Data records

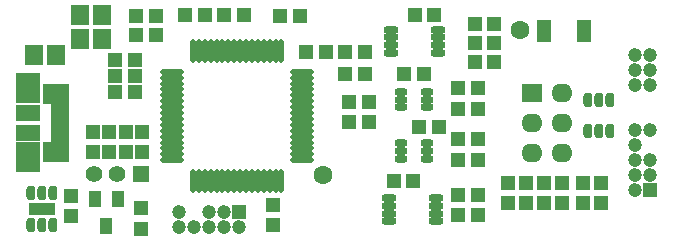
<source format=gts>
G04 Layer_Color=8388736*
%FSLAX23Y23*%
%MOIN*%
G70*
G01*
G75*
%ADD49R,0.087X0.039*%
%ADD50R,0.051X0.047*%
G04:AMPARAMS|DCode=51|XSize=47mil|YSize=30mil|CornerRadius=9mil|HoleSize=0mil|Usage=FLASHONLY|Rotation=270.000|XOffset=0mil|YOffset=0mil|HoleType=Round|Shape=RoundedRectangle|*
%AMROUNDEDRECTD51*
21,1,0.047,0.011,0,0,270.0*
21,1,0.029,0.030,0,0,270.0*
1,1,0.019,-0.005,-0.014*
1,1,0.019,-0.005,0.014*
1,1,0.019,0.005,0.014*
1,1,0.019,0.005,-0.014*
%
%ADD51ROUNDEDRECTD51*%
%ADD52R,0.047X0.051*%
%ADD53R,0.059X0.067*%
%ADD54R,0.047X0.075*%
G04:AMPARAMS|DCode=55|XSize=24mil|YSize=41mil|CornerRadius=8mil|HoleSize=0mil|Usage=FLASHONLY|Rotation=90.000|XOffset=0mil|YOffset=0mil|HoleType=Round|Shape=RoundedRectangle|*
%AMROUNDEDRECTD55*
21,1,0.024,0.026,0,0,90.0*
21,1,0.008,0.041,0,0,90.0*
1,1,0.016,0.013,0.004*
1,1,0.016,0.013,-0.004*
1,1,0.016,-0.013,-0.004*
1,1,0.016,-0.013,0.004*
%
%ADD55ROUNDEDRECTD55*%
G04:AMPARAMS|DCode=56|XSize=24mil|YSize=49mil|CornerRadius=8mil|HoleSize=0mil|Usage=FLASHONLY|Rotation=90.000|XOffset=0mil|YOffset=0mil|HoleType=Round|Shape=RoundedRectangle|*
%AMROUNDEDRECTD56*
21,1,0.024,0.033,0,0,90.0*
21,1,0.008,0.049,0,0,90.0*
1,1,0.016,0.017,0.004*
1,1,0.016,0.017,-0.004*
1,1,0.016,-0.017,-0.004*
1,1,0.016,-0.017,0.004*
%
%ADD56ROUNDEDRECTD56*%
%ADD57R,0.039X0.055*%
%ADD58R,0.083X0.102*%
%ADD59R,0.083X0.054*%
%ADD60R,0.062X0.026*%
%ADD61R,0.091X0.066*%
%ADD62O,0.018X0.079*%
%ADD63O,0.079X0.018*%
%ADD64R,0.047X0.047*%
%ADD65C,0.047*%
%ADD66R,0.047X0.047*%
%ADD67C,0.063*%
%ADD68O,0.070X0.063*%
%ADD69R,0.070X0.063*%
%ADD70C,0.055*%
%ADD71R,0.055X0.055*%
D49*
X-59Y-288D02*
D03*
D50*
X886Y234D02*
D03*
X820D02*
D03*
X1213Y163D02*
D03*
X1147D02*
D03*
X1263Y-15D02*
D03*
X1196D02*
D03*
X1182Y360D02*
D03*
X1248D02*
D03*
X249Y102D02*
D03*
X182D02*
D03*
X950Y234D02*
D03*
X1017D02*
D03*
Y162D02*
D03*
X950D02*
D03*
X734Y357D02*
D03*
X801D02*
D03*
X1448Y265D02*
D03*
X1382D02*
D03*
Y328D02*
D03*
X1448D02*
D03*
X1393Y47D02*
D03*
X1327D02*
D03*
Y114D02*
D03*
X1393D02*
D03*
Y-124D02*
D03*
X1327D02*
D03*
Y-56D02*
D03*
X1393D02*
D03*
X249Y156D02*
D03*
X183D02*
D03*
Y210D02*
D03*
X249D02*
D03*
X254Y291D02*
D03*
X321D02*
D03*
X1112Y-195D02*
D03*
X1178D02*
D03*
X254Y355D02*
D03*
X321D02*
D03*
X417Y359D02*
D03*
X484D02*
D03*
X1382Y202D02*
D03*
X1448D02*
D03*
X1393Y-307D02*
D03*
X1327D02*
D03*
X963Y2D02*
D03*
X1030D02*
D03*
Y70D02*
D03*
X963D02*
D03*
X614Y359D02*
D03*
X547D02*
D03*
X1393Y-240D02*
D03*
X1327D02*
D03*
D51*
X1798Y-29D02*
D03*
X1761D02*
D03*
X1835D02*
D03*
X1761Y77D02*
D03*
X1798D02*
D03*
X1835D02*
D03*
X-59Y-341D02*
D03*
X-97D02*
D03*
X-22Y-341D02*
D03*
X-97Y-235D02*
D03*
X-59D02*
D03*
X-22Y-235D02*
D03*
D52*
X164Y-98D02*
D03*
Y-32D02*
D03*
X219Y-32D02*
D03*
Y-98D02*
D03*
X711Y-342D02*
D03*
Y-276D02*
D03*
X274Y-32D02*
D03*
Y-98D02*
D03*
X1675Y-269D02*
D03*
Y-202D02*
D03*
X1615Y-269D02*
D03*
Y-202D02*
D03*
X1555D02*
D03*
Y-269D02*
D03*
X1495Y-202D02*
D03*
Y-269D02*
D03*
X270Y-353D02*
D03*
Y-286D02*
D03*
X109Y-98D02*
D03*
Y-32D02*
D03*
X1805Y-202D02*
D03*
Y-269D02*
D03*
X1745Y-202D02*
D03*
Y-269D02*
D03*
X36Y-245D02*
D03*
Y-311D02*
D03*
D53*
X-87Y226D02*
D03*
X-13D02*
D03*
X141Y278D02*
D03*
X67D02*
D03*
X67Y358D02*
D03*
X141D02*
D03*
D54*
X1614Y307D02*
D03*
X1748D02*
D03*
D55*
X1136Y-68D02*
D03*
Y-94D02*
D03*
Y-120D02*
D03*
X1224D02*
D03*
Y-94D02*
D03*
Y-68D02*
D03*
X1224Y103D02*
D03*
Y77D02*
D03*
Y52D02*
D03*
X1136D02*
D03*
Y77D02*
D03*
Y103D02*
D03*
D56*
X1104Y309D02*
D03*
Y284D02*
D03*
Y258D02*
D03*
Y233D02*
D03*
X1260Y309D02*
D03*
Y284D02*
D03*
Y258D02*
D03*
Y233D02*
D03*
X1253Y-329D02*
D03*
Y-303D02*
D03*
Y-278D02*
D03*
Y-252D02*
D03*
X1097Y-329D02*
D03*
Y-303D02*
D03*
Y-278D02*
D03*
Y-252D02*
D03*
D57*
X155Y-345D02*
D03*
X118Y-255D02*
D03*
X192D02*
D03*
D58*
X-105Y115D02*
D03*
Y-115D02*
D03*
D59*
Y-33D02*
D03*
Y33D02*
D03*
D60*
X0Y0D02*
D03*
Y-26D02*
D03*
Y-51D02*
D03*
Y51D02*
D03*
Y26D02*
D03*
D61*
X-14Y-97D02*
D03*
Y97D02*
D03*
D62*
X443Y240D02*
D03*
X463D02*
D03*
X482D02*
D03*
X502D02*
D03*
X522D02*
D03*
X541D02*
D03*
X561D02*
D03*
X581D02*
D03*
X600D02*
D03*
X620D02*
D03*
X640D02*
D03*
X660D02*
D03*
X679D02*
D03*
X699D02*
D03*
X719D02*
D03*
X738D02*
D03*
Y-196D02*
D03*
X719D02*
D03*
X699D02*
D03*
X679D02*
D03*
X660D02*
D03*
X640D02*
D03*
X620D02*
D03*
X600D02*
D03*
X581D02*
D03*
X561D02*
D03*
X541D02*
D03*
X522D02*
D03*
X502D02*
D03*
X482D02*
D03*
X463D02*
D03*
X443D02*
D03*
D63*
X808Y170D02*
D03*
Y150D02*
D03*
Y130D02*
D03*
Y111D02*
D03*
Y91D02*
D03*
Y71D02*
D03*
Y52D02*
D03*
Y32D02*
D03*
Y12D02*
D03*
Y-8D02*
D03*
Y-27D02*
D03*
Y-47D02*
D03*
Y-67D02*
D03*
Y-86D02*
D03*
Y-106D02*
D03*
Y-126D02*
D03*
X373D02*
D03*
Y-106D02*
D03*
Y-86D02*
D03*
Y-67D02*
D03*
Y-47D02*
D03*
Y-27D02*
D03*
Y-8D02*
D03*
Y12D02*
D03*
Y32D02*
D03*
Y52D02*
D03*
Y71D02*
D03*
Y91D02*
D03*
Y111D02*
D03*
Y130D02*
D03*
Y150D02*
D03*
Y170D02*
D03*
D64*
X596Y-298D02*
D03*
D65*
Y-348D02*
D03*
X546Y-298D02*
D03*
Y-348D02*
D03*
X496Y-298D02*
D03*
Y-348D02*
D03*
X446D02*
D03*
X396Y-298D02*
D03*
Y-348D02*
D03*
X1916Y225D02*
D03*
X1966D02*
D03*
X1916Y175D02*
D03*
X1966D02*
D03*
X1916Y125D02*
D03*
X1966D02*
D03*
X1916Y-25D02*
D03*
X1966D02*
D03*
X1916Y-75D02*
D03*
Y-125D02*
D03*
X1966D02*
D03*
X1916Y-175D02*
D03*
X1966D02*
D03*
X1916Y-225D02*
D03*
D66*
X1966D02*
D03*
D67*
X1534Y309D02*
D03*
X878Y-176D02*
D03*
D68*
X1675Y100D02*
D03*
Y0D02*
D03*
Y-100D02*
D03*
X1575Y0D02*
D03*
Y-100D02*
D03*
D69*
Y100D02*
D03*
D70*
X112Y-171D02*
D03*
X191D02*
D03*
D71*
X270D02*
D03*
M02*

</source>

Job item
Which lines above hold the string "HoleSize"? Copy each of them.

Written answer
G04:AMPARAMS|DCode=51|XSize=47mil|YSize=30mil|CornerRadius=9mil|HoleSize=0mil|Usage=FLASHONLY|Rotation=270.000|XOffset=0mil|YOffset=0mil|HoleType=Round|Shape=RoundedRectangle|*
G04:AMPARAMS|DCode=55|XSize=24mil|YSize=41mil|CornerRadius=8mil|HoleSize=0mil|Usage=FLASHONLY|Rotation=90.000|XOffset=0mil|YOffset=0mil|HoleType=Round|Shape=RoundedRectangle|*
G04:AMPARAMS|DCode=56|XSize=24mil|YSize=49mil|CornerRadius=8mil|HoleSize=0mil|Usage=FLASHONLY|Rotation=90.000|XOffset=0mil|YOffset=0mil|HoleType=Round|Shape=RoundedRectangle|*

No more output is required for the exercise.